Across their years together, Aidan Moffat and Malcolm Middleton produced a relatively concise video accompaniment to their music and art, all on equally compact indie budgets. While the result forms an enjoyable “Greatest Hits of Arab Strap” selection, it’s more than that. The group developed a talent for allowing the visuals to exist alongside and in sympathy with the songs, rather than being slaved to the concerns of the lyrics or the movement of the music. The result is that it’s possible to watch these videos as short vignettes capturing an incident or concern, not just as illustrations of the songs.
As a sidebar, this was going to be a neat 10 videos… But then Arab Strap released a brand new video “Here Comes Comus!” just days ago — perfect timing. Viewing in combination with our piece on the artwork of Arab Strap, one will likely see themes repeated here.
Here Comes Comus! (2021)
It’s either a mark of changing times or a joke aimed at corporate nannying, that this video starts with a warning. “Here Comes Comus!” is a modern take on a 1634 masque by John Milton. It dwells on the contest between enlightened self-control versus slavery to base urges, a struggle the video presents in a brutal fashion.
A man accepts a leash and is led through an array of violent and abasing delinquent kicks. He’s so much under control that he’s chauffeured through the final sequence. The video rewards repeat viewing given its numerous detailed touches. Distant elements move closer, foreshadowing likely fate as the character spirals. A cross reflects in the light of a puddle as an ambulance passes the end of an alleyway. At the film’s mid-point they become a giant neon red cross symbolically barring entry to an ambulance station. At the film’s end, they return as flashing lights attending an accident.

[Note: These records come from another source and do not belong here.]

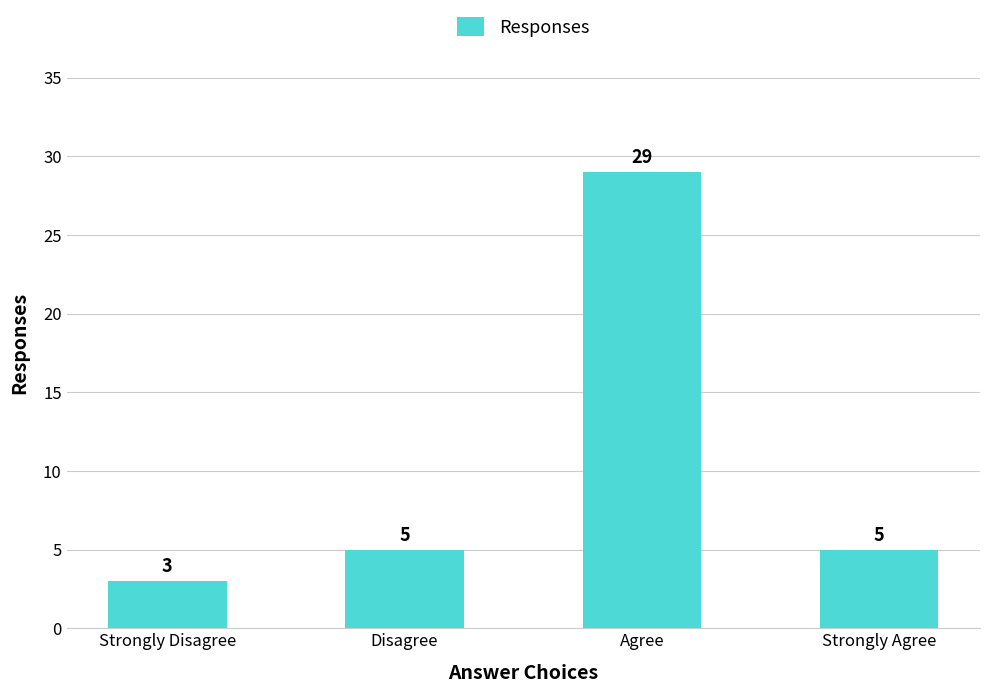

What is the difference between the values at Disagree and Agree?

24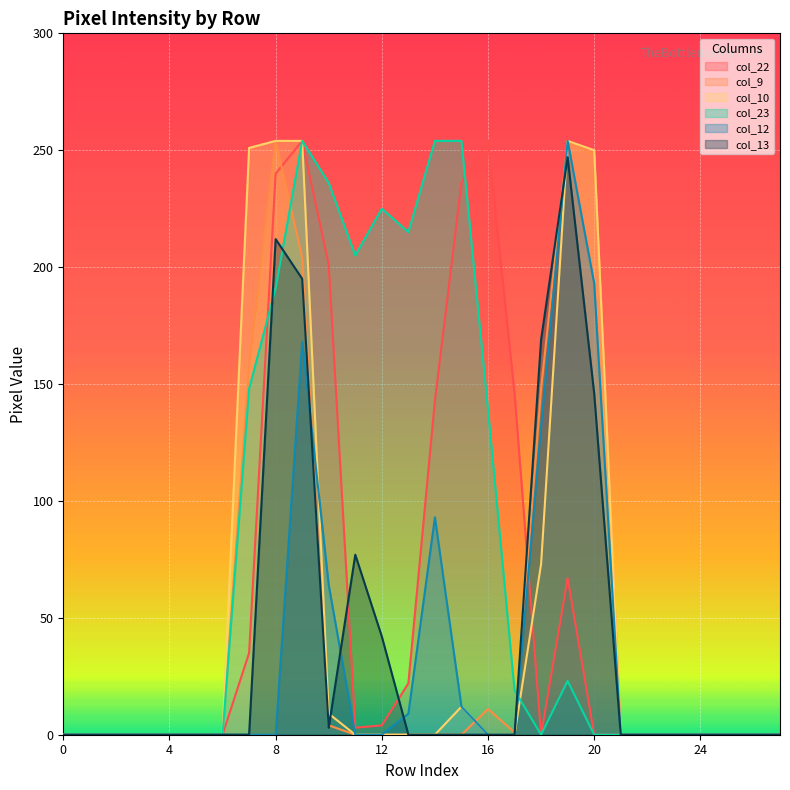

True or false: col_9 has a value of 0 at 11.

True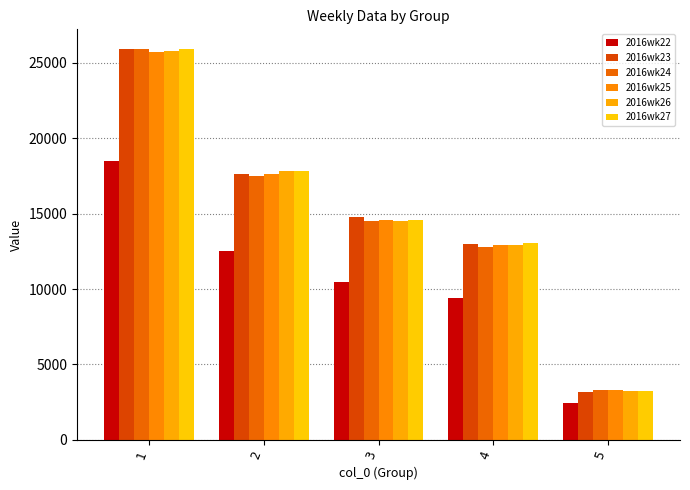

Reading left to right, what are all the values shown in this chart?

2016wk22: 1=18477	2=12537	3=10458	4=9436	5=2452
2016wk23: 1=25910	2=17594	3=14766	4=12989	5=3204
2016wk24: 1=25904	2=17483	3=14477	4=12777	5=3321
2016wk25: 1=25708	2=17622	3=14596	4=12945	5=3328
2016wk26: 1=25803	2=17803	3=14508	4=12926	5=3240
2016wk27: 1=25872	2=17815	3=14583	4=13077	5=3241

Similarly, the face of an early victim is glimpsed but then only seen in trickling bloodied close-ups that dehumanize him completely. Later, two further victims are made to strip but also to cover their faces making them fleshy, yet impersonal.
Compersion Pt.1 (2020)
The most artful video created for Arab Strap, “Compersion Pt.1” plays out as animations of merging human forms with detail slopping in and out of bodily features. A framing at left and right lends a certain disorientation by recoloring or moving separately to the core images.
There’s a joke at work in the tag “(Censored Version)” in the video title given not a word of the song is retracted. Instead, it’s a pointed comment purely focused on the visuals themselves. The animation work smoothly morphs and twists in ways that are distinctly sensuous. The trick, however, is that we actually see nothing other than kisses and stroking hands, that’s all. The impression of carnality is entirely within our own minds, the site of most erotic experiences.
Incidentally this might be the only time ‘villanelle’ has been used in a pop song, I’d be willing to take that as a bet.
The Turning of Our Bones (2020)
Inaugurating the return of Arab Strap, the band play on the theme of the dead resurrected. In the hands of the Forest of Black creative agency, the video is a feast of pre-CGI-era old-school horror footage of graves, zombies, dead rising, and blood-soaked bodies. It’s not uncommon, in the visual lexicon of Arab Strap, to cherrypick from bygone eras of cinema. This trait imbues art with a certain timelessness as elements float free of their original position in narrative time.
Visually, it’s pornography of bodies reduced beyond base flesh to internal organs with an autopsy dissection sequence repeating throughout the video. In a further nod to the band’s past visual references there are two specific interludes where female nudity and display are knowingly, or unknowingly, observed by undead witnesses.
A montage of footage from the film A Woman in Winter and directorial choices ensure that this never ends up looking like a bland film trailer. Instead what we see is an appropriately dark set of visuals matched to one of Arab Strap’s most energetic tracks.
There are three particularly impactful sequences. In the first, the female protagonist is captured in near-still shots that contrast starkly with the hail of sound descending all around. Next, a bedroom scene is chopped into a staccato series of micro-second-long moments that make each half-glimpsed human movement stutter and malfunction. The finale is similarly awesome with fireworks sucked back into the sky to impersonate the vast curves of distant galaxies.
Incidentally, a read of the film synopsis at the British Film Council’s website provides the quote “What happens to a relationship when love becomes an obsession?” No wonder Arab Strap wound up connected to this.
Dream Sequence (2005)
What’s impressive is that the video treatment for “Dream Sequence” is the only time Arab Strap came close to a traditional ‘live performance’ default video format. They still couldn’t bring themselves to be so ordinary.
Prioritizing easily overlooked detail above the grand scale wide-lens action more egotistical bands dwell on, the film plays out in extreme close up. The result is that it pulls attention away from the musicians and directs it toward their instruments. Middleton and Moffat also refuse ordinary popstar ‘all eyes on me’ portraiture. The video uses Arab Strap’s regular aesthetic of lopping off images in strange places or at odd angles.
Emphasizing the unreal aspect of proceedings, a loop of piano footage bookends the video, while stark shots of a female face — another common Arab Strapism — slide in and out of the video, in and out of the shadow, seemingly from reality into a dream.